Those who follow me closely know I have an uncanny ability to inaccurately see into the future although at times I sometimes come close to being near the mark. This inability is inherited. I recognized my abilities to predict events were going to be somewhat faulty when as a young child I was at a county fair with my dad who never had gambled.
Why he didn’t was most likely because his father, who by coincidence also was my grandfather, Jim Connolly. He came to Boston from Connemara, Ireland as a young man. Shortly afterward began playing his one lucky number on a daily basis. He stuck to it year after year into his eighties but never won once. It was a good family lesson on the advisability of gambling.
At the county fair shortly after arriving my dad and I left my mom and my siblings to go our separate way. They were mostly interested in the arts and crafts; I could not wait to see the animals (quite a treat for a city kid), and the crops. We were to meet later at the exhibits, games, rides, and food stalls. It was to be a brilliant and grand day.
After a bit we arrived at a race track for horses which had a booth for betting. The horses that were to race were scattered about willy-nilly and despite my dad’s disinterest in walking around them I begged and squawked until he gave in.
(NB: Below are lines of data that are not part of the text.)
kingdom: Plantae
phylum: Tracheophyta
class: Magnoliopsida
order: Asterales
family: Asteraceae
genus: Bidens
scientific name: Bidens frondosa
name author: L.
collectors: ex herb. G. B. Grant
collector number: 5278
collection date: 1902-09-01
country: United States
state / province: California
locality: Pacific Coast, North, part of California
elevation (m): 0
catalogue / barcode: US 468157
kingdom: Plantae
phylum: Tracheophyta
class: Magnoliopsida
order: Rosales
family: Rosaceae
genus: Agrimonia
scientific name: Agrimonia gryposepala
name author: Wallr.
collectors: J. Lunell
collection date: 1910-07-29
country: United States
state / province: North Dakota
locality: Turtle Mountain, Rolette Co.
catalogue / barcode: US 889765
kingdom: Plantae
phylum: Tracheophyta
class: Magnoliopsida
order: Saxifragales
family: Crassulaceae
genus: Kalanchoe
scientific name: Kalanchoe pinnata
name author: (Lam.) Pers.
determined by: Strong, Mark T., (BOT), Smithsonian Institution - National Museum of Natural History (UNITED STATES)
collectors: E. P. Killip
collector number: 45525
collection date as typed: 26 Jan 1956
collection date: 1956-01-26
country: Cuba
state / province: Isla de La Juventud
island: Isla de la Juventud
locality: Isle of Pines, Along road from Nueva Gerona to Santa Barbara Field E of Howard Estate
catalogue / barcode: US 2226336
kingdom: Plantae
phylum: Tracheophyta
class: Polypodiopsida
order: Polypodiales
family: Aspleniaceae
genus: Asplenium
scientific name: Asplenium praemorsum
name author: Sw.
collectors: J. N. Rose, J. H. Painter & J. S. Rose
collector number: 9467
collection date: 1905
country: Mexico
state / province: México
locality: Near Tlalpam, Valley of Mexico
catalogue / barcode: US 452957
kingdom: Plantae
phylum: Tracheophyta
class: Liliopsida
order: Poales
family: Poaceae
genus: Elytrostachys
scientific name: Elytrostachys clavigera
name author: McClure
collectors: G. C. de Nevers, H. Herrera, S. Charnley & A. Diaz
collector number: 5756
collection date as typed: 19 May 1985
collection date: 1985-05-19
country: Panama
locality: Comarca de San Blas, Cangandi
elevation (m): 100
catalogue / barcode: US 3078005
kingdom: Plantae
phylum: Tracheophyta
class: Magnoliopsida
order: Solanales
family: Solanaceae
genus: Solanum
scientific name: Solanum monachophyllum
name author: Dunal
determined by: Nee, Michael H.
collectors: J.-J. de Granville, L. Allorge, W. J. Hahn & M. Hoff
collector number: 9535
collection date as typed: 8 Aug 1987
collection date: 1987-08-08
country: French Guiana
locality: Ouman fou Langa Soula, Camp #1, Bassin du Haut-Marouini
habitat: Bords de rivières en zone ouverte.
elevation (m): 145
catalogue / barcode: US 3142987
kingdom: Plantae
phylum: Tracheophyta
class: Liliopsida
Perambulating among them one horse caught my father’s eye. His name was Silver Star. My dad had lived on Silver Street. He walked over to him, looked him over closely, rubbed his side and the front of his head. He had done this to no other horses or any animals at the fair while I wanted to pet as many as I could that were confined to pens.
I impatiently watched as he struck up what appeared to be a relationship. I knew my dad usually avoided this type of interaction with animals even to a reluctance to pet dogs or cats. To my relief, the horse’s caretaker showed up and interrupted the biding friendship by engaging in a discussion.
.The next thing I knew my dad was at the booth placing a sizable – considering our limited funds – wager on Silver Star. He was going to be in the first race on this dirt track which was put into operation once a year during fair time. It is a stretch to even think it was well maintained.
My dad was somewhat buoyant as we waited. Smilingly he engaged in light banter with strangers coming to the fence where the spectators who could not get into the makeshift stands stood to watch.
Morosely I waited by kicking the sand and watching the ants at work. I was ignored. Eventually my dad called me over telling the race was about to begin. He hoisted me up on the rail. He pointed to Silver Star which had a rider on it being led beyond a rope that was to be the starting line. About 7 or 8 horses lined up
The next thing I knew they were running past me. Dad’s horse had leaped ahead. My dad shouted joyfully at him. They rounded the turn and headed onto the straight way. I could not see to well so I scrambled down from my perch. I was just about a few feet away when I heard a loud roar from the crowd. I turned to my dad to find out what caused it. He turned toward me. The happiness had slipped from his face.
He walked over to me, took my hand, and said “let’s go.” We walked to where my mother and siblings were. Dad said, “time to go!” I was shocked -no candy cotton or ice cream or hot dogs or rides. Glumly I saw my happy day crash down on top of me.
My dad never made a wager again. He knew his relationship with Lady Luck would always be unrequited. She made it abundantly clear when Silver Star stumbled, fell, broke his leg, and had to be destroyed.